- Exercise brief
Search the listing below for lines that hold the word "from", and report only how many there are.

- Data records

• • • • •

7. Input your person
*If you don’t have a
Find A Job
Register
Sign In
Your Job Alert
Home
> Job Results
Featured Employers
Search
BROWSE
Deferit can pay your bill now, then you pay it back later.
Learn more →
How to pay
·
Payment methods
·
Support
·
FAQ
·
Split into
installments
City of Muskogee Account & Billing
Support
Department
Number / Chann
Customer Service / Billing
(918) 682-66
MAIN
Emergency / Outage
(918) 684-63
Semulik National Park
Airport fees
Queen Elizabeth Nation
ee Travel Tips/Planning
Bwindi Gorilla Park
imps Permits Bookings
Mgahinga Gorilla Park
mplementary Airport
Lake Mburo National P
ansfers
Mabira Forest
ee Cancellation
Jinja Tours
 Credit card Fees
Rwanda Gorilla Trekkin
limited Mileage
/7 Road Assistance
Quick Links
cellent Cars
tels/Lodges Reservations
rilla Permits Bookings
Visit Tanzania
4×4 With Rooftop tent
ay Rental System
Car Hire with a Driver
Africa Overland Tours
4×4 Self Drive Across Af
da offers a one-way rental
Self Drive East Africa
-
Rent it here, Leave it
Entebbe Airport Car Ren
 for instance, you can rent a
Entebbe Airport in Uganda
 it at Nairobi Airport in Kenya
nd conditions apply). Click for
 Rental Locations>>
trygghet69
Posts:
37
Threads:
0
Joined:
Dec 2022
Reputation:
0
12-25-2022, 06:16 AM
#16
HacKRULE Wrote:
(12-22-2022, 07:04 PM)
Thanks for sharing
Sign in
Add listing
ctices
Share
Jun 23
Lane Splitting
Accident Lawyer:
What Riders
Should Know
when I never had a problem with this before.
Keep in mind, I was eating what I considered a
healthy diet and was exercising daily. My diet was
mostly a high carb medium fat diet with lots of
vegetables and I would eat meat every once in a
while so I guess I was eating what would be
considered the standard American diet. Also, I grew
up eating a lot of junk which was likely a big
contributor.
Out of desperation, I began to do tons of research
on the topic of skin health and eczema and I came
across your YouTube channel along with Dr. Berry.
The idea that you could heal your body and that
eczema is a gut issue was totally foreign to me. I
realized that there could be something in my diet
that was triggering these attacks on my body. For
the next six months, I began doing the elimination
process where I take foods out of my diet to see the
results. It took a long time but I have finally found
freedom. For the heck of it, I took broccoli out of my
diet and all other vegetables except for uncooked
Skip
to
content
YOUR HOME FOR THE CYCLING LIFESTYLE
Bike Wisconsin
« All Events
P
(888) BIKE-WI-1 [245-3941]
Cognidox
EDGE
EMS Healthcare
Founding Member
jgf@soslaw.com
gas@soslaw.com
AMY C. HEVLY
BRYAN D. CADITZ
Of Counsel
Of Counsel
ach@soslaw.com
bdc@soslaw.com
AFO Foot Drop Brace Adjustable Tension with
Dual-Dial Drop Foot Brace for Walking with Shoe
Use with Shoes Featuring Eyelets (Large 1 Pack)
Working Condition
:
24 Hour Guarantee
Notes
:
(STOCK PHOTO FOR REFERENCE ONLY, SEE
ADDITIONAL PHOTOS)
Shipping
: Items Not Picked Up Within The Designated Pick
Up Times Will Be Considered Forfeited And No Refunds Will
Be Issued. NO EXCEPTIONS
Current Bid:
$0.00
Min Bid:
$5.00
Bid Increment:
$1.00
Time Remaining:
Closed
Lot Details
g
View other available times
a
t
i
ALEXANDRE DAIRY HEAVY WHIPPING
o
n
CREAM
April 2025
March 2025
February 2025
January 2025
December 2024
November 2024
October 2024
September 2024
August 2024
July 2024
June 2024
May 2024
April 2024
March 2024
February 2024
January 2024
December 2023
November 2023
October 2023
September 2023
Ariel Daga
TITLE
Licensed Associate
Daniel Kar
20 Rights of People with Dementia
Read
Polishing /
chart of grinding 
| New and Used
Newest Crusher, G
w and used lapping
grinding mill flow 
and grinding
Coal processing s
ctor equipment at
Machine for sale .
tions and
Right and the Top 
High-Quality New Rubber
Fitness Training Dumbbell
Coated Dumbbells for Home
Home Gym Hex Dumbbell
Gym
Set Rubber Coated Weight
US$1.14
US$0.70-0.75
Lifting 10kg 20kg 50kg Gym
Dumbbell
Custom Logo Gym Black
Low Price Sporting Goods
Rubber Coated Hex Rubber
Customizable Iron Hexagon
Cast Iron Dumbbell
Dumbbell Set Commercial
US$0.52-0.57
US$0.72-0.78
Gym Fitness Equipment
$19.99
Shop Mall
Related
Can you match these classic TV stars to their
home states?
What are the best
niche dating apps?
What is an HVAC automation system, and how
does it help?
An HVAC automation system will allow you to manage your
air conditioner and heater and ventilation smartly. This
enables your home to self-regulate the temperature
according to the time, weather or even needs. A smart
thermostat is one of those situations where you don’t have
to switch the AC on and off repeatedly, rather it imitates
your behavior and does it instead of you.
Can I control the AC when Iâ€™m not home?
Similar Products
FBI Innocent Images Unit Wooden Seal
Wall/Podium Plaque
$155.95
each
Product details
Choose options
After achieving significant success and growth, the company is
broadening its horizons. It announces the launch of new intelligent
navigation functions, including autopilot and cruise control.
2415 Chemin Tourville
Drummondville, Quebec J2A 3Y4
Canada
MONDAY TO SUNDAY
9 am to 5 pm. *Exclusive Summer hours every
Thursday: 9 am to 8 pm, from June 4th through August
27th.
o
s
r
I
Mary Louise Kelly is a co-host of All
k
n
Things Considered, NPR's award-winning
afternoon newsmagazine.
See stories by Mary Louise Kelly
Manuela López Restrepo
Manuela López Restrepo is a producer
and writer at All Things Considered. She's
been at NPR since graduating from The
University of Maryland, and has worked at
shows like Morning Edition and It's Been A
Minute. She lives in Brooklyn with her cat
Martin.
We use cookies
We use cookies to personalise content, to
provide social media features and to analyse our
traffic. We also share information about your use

• • • • •

- Solution below
2